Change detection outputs
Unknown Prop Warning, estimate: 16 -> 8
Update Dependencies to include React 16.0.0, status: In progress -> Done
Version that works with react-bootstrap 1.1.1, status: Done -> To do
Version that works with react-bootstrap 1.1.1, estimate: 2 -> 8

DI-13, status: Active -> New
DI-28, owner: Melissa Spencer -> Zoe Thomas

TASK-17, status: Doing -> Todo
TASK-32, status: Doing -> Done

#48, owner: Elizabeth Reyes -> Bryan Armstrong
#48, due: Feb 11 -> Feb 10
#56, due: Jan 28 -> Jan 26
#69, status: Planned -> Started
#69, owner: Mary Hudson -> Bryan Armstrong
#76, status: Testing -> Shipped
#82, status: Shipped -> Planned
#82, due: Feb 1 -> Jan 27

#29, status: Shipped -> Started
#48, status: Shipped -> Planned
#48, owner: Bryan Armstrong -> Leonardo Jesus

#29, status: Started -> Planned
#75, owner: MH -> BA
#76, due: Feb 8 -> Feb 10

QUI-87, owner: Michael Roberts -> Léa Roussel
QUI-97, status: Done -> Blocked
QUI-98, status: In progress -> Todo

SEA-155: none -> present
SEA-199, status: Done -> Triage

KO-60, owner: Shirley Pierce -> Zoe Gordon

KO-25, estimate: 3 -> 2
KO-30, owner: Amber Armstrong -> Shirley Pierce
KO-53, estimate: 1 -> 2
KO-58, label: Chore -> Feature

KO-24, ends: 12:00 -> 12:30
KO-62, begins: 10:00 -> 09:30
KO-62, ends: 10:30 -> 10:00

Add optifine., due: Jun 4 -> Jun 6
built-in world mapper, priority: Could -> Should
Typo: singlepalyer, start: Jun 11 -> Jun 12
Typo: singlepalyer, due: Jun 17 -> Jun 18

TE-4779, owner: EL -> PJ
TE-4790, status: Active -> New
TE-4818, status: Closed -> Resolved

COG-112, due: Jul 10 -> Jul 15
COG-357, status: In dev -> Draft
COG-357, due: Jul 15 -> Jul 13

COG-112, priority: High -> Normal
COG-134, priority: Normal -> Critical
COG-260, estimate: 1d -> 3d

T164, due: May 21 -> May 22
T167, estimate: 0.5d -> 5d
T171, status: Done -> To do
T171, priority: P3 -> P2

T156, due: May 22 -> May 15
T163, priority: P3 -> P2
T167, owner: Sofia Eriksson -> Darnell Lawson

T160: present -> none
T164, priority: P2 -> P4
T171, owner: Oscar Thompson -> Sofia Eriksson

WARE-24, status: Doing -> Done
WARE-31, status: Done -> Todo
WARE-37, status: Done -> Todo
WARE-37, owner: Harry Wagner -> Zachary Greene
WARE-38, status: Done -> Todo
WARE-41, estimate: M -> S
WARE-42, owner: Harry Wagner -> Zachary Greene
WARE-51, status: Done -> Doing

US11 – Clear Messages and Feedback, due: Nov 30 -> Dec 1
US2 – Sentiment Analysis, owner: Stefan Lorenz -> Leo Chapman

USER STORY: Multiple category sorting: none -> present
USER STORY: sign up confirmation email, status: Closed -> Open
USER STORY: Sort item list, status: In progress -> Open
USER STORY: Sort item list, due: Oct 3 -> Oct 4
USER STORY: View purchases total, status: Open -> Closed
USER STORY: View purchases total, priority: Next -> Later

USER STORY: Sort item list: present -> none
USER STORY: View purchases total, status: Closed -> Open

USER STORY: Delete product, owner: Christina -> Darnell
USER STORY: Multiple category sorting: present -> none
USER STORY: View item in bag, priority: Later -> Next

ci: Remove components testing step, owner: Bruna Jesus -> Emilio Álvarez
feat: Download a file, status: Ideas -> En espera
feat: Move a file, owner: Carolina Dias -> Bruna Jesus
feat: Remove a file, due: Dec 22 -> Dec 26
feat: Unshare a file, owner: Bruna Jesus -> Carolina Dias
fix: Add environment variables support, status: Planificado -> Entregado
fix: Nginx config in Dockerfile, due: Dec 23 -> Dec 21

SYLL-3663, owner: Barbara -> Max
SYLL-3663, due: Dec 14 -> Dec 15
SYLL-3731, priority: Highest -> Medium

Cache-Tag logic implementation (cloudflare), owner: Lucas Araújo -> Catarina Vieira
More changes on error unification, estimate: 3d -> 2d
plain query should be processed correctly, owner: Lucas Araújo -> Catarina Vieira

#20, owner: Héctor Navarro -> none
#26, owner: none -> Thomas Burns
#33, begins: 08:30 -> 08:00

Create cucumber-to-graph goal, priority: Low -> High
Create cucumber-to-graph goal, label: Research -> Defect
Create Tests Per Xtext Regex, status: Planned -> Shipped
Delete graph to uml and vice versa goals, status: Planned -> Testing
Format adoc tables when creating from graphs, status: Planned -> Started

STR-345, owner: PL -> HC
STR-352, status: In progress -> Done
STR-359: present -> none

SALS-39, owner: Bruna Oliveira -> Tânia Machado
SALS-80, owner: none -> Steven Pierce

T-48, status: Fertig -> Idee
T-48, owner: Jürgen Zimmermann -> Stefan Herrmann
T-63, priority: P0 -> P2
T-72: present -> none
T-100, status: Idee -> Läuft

» **WHAT IS NEEDED**:
Find every line in the records above that holds the word "Greene", and copy each one.

» **THE ANSWER**:
WARE-37, owner: Harry Wagner -> Zachary Greene
WARE-42, owner: Harry Wagner -> Zachary Greene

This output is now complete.